▸ EXERCISE:
What follows the last sentence of the piece on hiking with dogs? Write the continuation.

═════ TEXT

Use a leash, and bring doggie bags to pick up after your dog.

First off, owners must be extra sensitive to the needs of their four-legged friends because of to the loyalty factor. A loyal dog will follow you to the ends of the earth - even if it kills him or her.

In addition to heat, inadequate conditioning can cause big problems. A physically unfit dog can be injured or even die on the trail. More than once, I have witnessed hikers taking their house pet on big hikes up Santiago Peak and even Mt. Whitney - where dogs are illegal past the Whitney Zone. It makes me wonder why.

Why would someone want to take a physically unfit dog on a monster hike? Is the dog going to boast about it when he gets back home? The dog I saw on Mt. Whitney was near exhaustion and the owner was not only oblivious, but aggressively in denial.

══════════
═════ RECORDED DATA

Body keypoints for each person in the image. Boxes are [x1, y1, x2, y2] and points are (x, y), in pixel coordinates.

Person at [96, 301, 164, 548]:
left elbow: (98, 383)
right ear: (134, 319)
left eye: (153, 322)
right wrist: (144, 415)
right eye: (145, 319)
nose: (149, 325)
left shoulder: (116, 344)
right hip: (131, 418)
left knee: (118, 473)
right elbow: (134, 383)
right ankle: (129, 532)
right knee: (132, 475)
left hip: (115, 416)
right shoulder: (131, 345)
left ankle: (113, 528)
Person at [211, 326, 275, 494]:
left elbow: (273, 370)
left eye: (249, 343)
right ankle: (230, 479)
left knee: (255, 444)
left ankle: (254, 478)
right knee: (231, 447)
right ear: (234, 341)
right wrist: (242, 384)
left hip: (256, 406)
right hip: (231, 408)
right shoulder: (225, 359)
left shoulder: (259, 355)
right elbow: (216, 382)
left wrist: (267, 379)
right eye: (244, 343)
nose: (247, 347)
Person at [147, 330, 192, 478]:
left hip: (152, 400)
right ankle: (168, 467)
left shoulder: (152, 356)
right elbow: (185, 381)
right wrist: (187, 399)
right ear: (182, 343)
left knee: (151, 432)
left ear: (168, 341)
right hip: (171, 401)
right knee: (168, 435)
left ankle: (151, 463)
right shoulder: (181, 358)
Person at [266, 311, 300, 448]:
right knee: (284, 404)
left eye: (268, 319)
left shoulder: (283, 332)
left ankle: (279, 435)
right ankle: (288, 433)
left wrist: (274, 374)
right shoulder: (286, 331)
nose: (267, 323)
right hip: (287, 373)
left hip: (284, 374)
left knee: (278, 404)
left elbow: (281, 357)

══════════
═════ RECORDED DATA

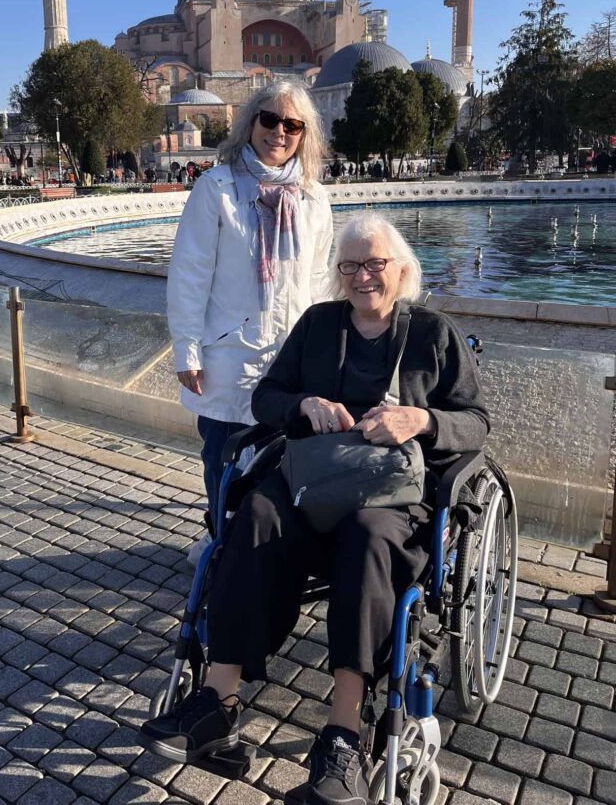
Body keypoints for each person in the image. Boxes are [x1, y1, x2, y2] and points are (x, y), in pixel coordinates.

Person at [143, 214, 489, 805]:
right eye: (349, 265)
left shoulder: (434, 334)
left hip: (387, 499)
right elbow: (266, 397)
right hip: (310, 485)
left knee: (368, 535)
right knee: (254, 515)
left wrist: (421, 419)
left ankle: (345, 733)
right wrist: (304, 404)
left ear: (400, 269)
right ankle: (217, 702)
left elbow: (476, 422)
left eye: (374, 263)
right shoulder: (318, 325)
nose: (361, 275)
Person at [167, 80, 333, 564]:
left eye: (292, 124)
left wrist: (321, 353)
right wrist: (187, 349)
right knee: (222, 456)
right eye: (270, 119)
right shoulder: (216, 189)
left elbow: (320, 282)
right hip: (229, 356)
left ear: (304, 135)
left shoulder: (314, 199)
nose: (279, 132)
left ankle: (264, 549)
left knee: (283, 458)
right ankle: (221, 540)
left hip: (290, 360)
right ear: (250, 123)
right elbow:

══════════

▸ TASK RESPONSE:
With slow and proper conditioning, dogs can eventually go on longer hikes - but hot temperatures can kill them quickly because they dehydrate more rapidly than people do.

At the peak of her hiking career, my favorite four-legged hiking companion - Julie - used to follow me up mountains without breaking a sweat. But I had to leave her at home during hot weather.

Your dog's love for you can cause him or her to use up every drop of energy to the point of utter exhaustion. Dogs feel soreness, aches and pains, just as you do. Always start with short conditioning walks before attempting longer hikes, just as you would for your own physical conditioning.